A restaurant manager wants to purchase 200
sets of dishes. One design costs $15 per set, while another costs $45 per set. If she wants to use her entire budget of $5700, how many of each design should be ordered?
____ for $15 set
____ for $45 set
number of cheaper sets ---x
number of other sets ----- 200-x
15x + 45(200-x) = 5700
solve for x
Let's use the following variables to solve the problem:
Let x represent the number of sets of dishes costing $15.
Let y represent the number of sets of dishes costing $45.
According to the problem, the restaurant manager wants to purchase 200 sets in total, so we have the first equation:
x + y = 200
We also know that the budget is $5700, and that the cost per set of the $15 design is $15. Therefore, the cost of the $15 designs will be 15x. In a similar manner, we can state that the cost of the $45 designs will be 45y. This gives us the second equation:
15x + 45y = 5700
Now we can solve these two equations simultaneously using any method, such as substitution, elimination, or graphing.
One approach is to solve for x in the first equation:
x = 200 - y
Substituting this expression for x in the second equation, we get:
15(200 - y) + 45y = 5700
Expanding and simplifying:
3000 - 15y + 45y = 5700
Combining like terms:
30y = 2700
Dividing both sides by 30:
y = 90
Now we can substitute this value of y back into the first equation to solve for x:
x + 90 = 200
x = 200 - 90
x = 110
Therefore, the restaurant manager should order 110 sets of the $15 design and 90 sets of the $45 design.
110 for $15 set
90 for $45 set
To determine the number of sets of each design the restaurant manager should order, let's use a system of equations.
Let's assume the number of sets of the $15 design as "x" and the number of sets of the $45 design as "y".

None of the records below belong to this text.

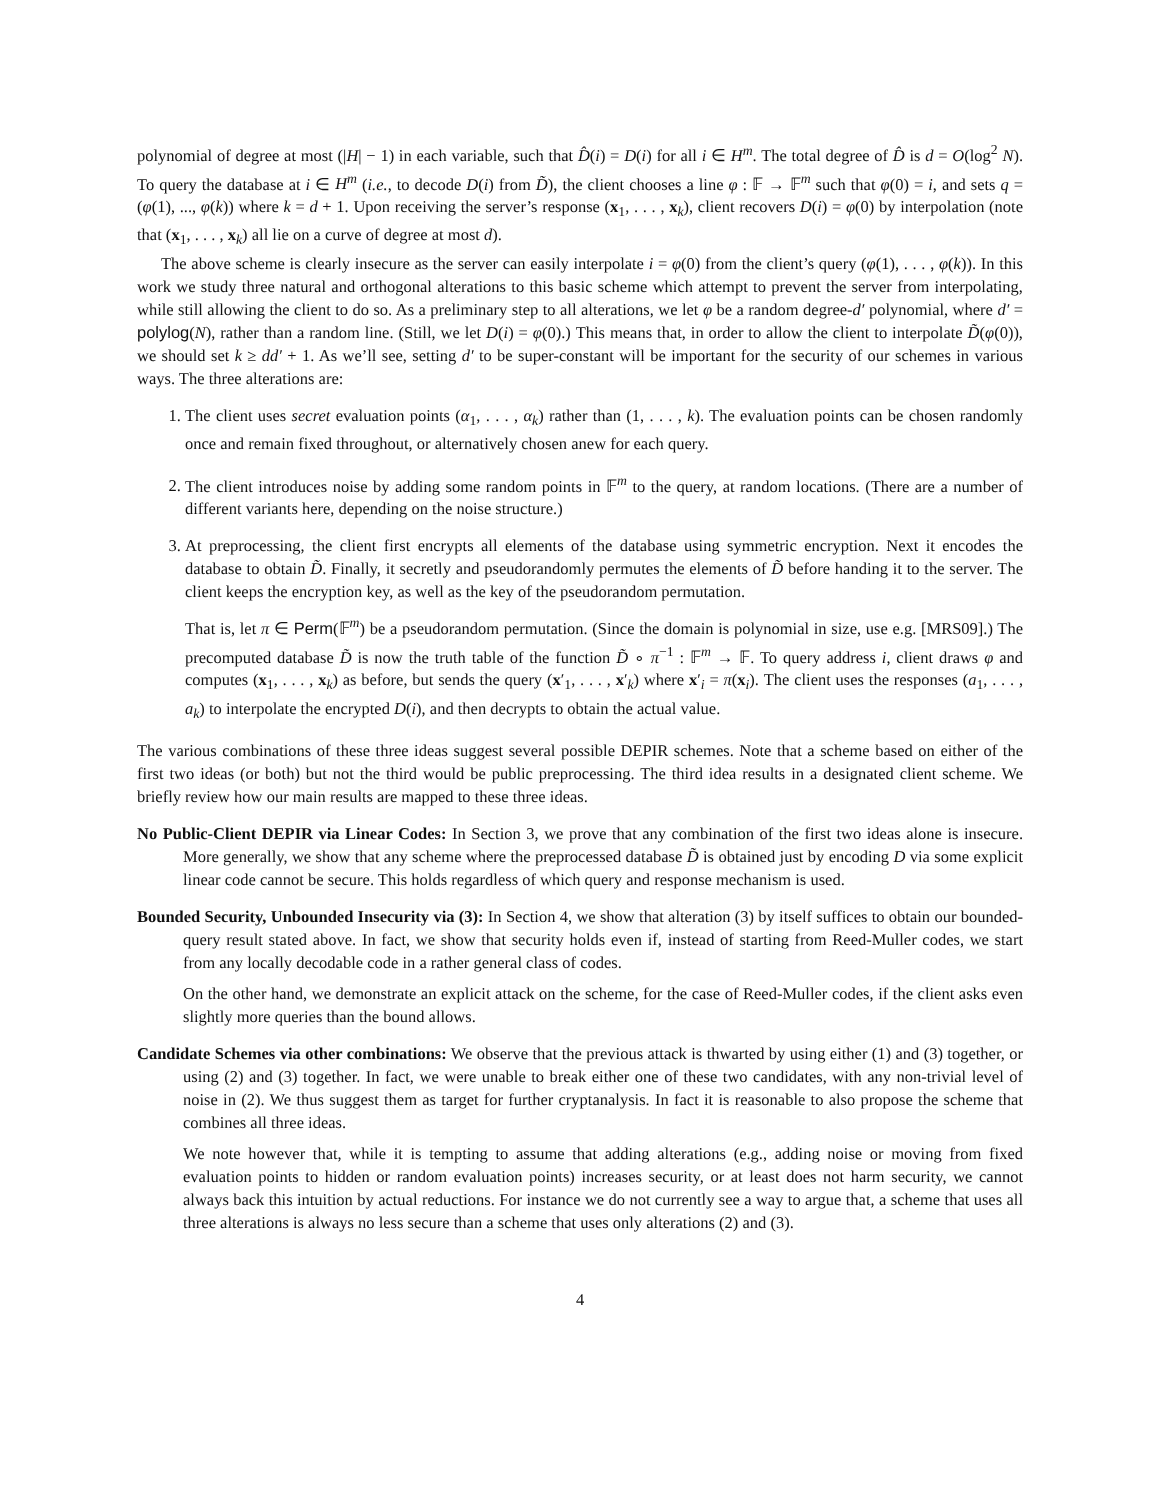polynomial of degree at most (|H| − 1) in each variable, such that D̂(i) = D(i) for all i ∈ H<sup>m</sup>. The total degree of D̂ is d = O(log<sup>2</sup> N). To query the database at i ∈ H<sup>m</sup> (i.e., to decode D(i) from D̃), the client chooses a line φ : 𝔽 → 𝔽<sup>m</sup> such that φ(0) = i, and sets q = (φ(1), ..., φ(k)) where k = d + 1. Upon receiving the server’s response (x<sub>1</sub>, . . . , x<sub>k</sub>), client recovers D(i) = φ(0) by interpolation (note that (x<sub>1</sub>, . . . , x<sub>k</sub>) all lie on a curve of degree at most d).
The above scheme is clearly insecure as the server can easily interpolate i = φ(0) from the client’s query (φ(1), . . . , φ(k)). In this work we study three natural and orthogonal alterations to this basic scheme which attempt to prevent the server from interpolating, while still allowing the client to do so. As a preliminary step to all alterations, we let φ be a random degree-d′ polynomial, where d′ = polylog(N), rather than a random line. (Still, we let D(i) = φ(0).) This means that, in order to allow the client to interpolate D̃(φ(0)), we should set k ≥ dd′ + 1. As we’ll see, setting d′ to be super-constant will be important for the security of our schemes in various ways. The three alterations are:
1. The client uses secret evaluation points (α<sub>1</sub>, . . . , α<sub>k</sub>) rather than (1, . . . , k). The evaluation points can be chosen randomly once and remain fixed throughout, or alternatively chosen anew for each query.
2. The client introduces noise by adding some random points in 𝔽<sup>m</sup> to the query, at random locations. (There are a number of different variants here, depending on the noise structure.)
3. At preprocessing, the client first encrypts all elements of the database using symmetric encryption. Next it encodes the database to obtain D̃. Finally, it secretly and pseudorandomly permutes the elements of D̃ before handing it to the server. The client keeps the encryption key, as well as the key of the pseudorandom permutation.
That is, let π ∈ Perm(𝔽<sup>m</sup>) be a pseudorandom permutation. (Since the domain is polynomial in size, use e.g. [MRS09].) The precomputed database D̃ is now the truth table of the function D̃ ∘ π<sup>−1</sup> : 𝔽<sup>m</sup> → 𝔽. To query address i, client draws φ and computes (x<sub>1</sub>, . . . , x<sub>k</sub>) as before, but sends the query (x′<sub>1</sub>, . . . , x′<sub>k</sub>) where x′<sub>i</sub> = π(x<sub>i</sub>). The client uses the responses (a<sub>1</sub>, . . . , a<sub>k</sub>) to interpolate the encrypted D(i), and then decrypts to obtain the actual value.
The various combinations of these three ideas suggest several possible DEPIR schemes. Note that a scheme based on either of the first two ideas (or both) but not the third would be public preprocessing. The third idea results in a designated client scheme. We briefly review how our main results are mapped to these three ideas.
No Public-Client DEPIR via Linear Codes: In Section 3, we prove that any combination of the first two ideas alone is insecure. More generally, we show that any scheme where the preprocessed database D̃ is obtained just by encoding D via some explicit linear code cannot be secure. This holds regardless of which query and response mechanism is used.
Bounded Security, Unbounded Insecurity via (3): In Section 4, we show that alteration (3) by itself suffices to obtain our bounded-query result stated above. In fact, we show that security holds even if, instead of starting from Reed-Muller codes, we start from any locally decodable code in a rather general class of codes.
On the other hand, we demonstrate an explicit attack on the scheme, for the case of Reed-Muller codes, if the client asks even slightly more queries than the bound allows.
Candidate Schemes via other combinations: We observe that the previous attack is thwarted by using either (1) and (3) together, or using (2) and (3) together. In fact, we were unable to break either one of these two candidates, with any non-trivial level of noise in (2). We thus suggest them as target for further cryptanalysis. In fact it is reasonable to also propose the scheme that combines all three ideas.
We note however that, while it is tempting to assume that adding alterations (e.g., adding noise or moving from fixed evaluation points to hidden or random evaluation points) increases security, or at least does not harm security, we cannot always back this intuition by actual reductions. For instance we do not currently see a way to argue that, a scheme that uses all three alterations is always no less secure than a scheme that uses only alterations (2) and (3).
4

We know that the restaurant manager wants to purchase a total of 200 sets, so our first equation is:
x + y = 200
Next, we know that the total cost of the dishes should equal the manager's budget of $5700. The cost of x sets of the $15 design is 15x and the cost of y sets of the $45 design is 45y. So our second equation is:
15x + 45y = 5700
Now, we can solve this system of equations to find the values of x and y.
First, let's solve the first equation for x:
x = 200 - y
Now, substitute this value of x into the second equation:
15(200 - y) + 45y = 5700
Simplify and solve for y:
3000 - 15y + 45y = 5700
30y = 2700
y = 90
Now, substitute the value of y back into the first equation to find x:
x + 90 = 200
x = 110
Therefore, the restaurant manager should order 110 sets of the $15 design and 90 sets of the $45 design.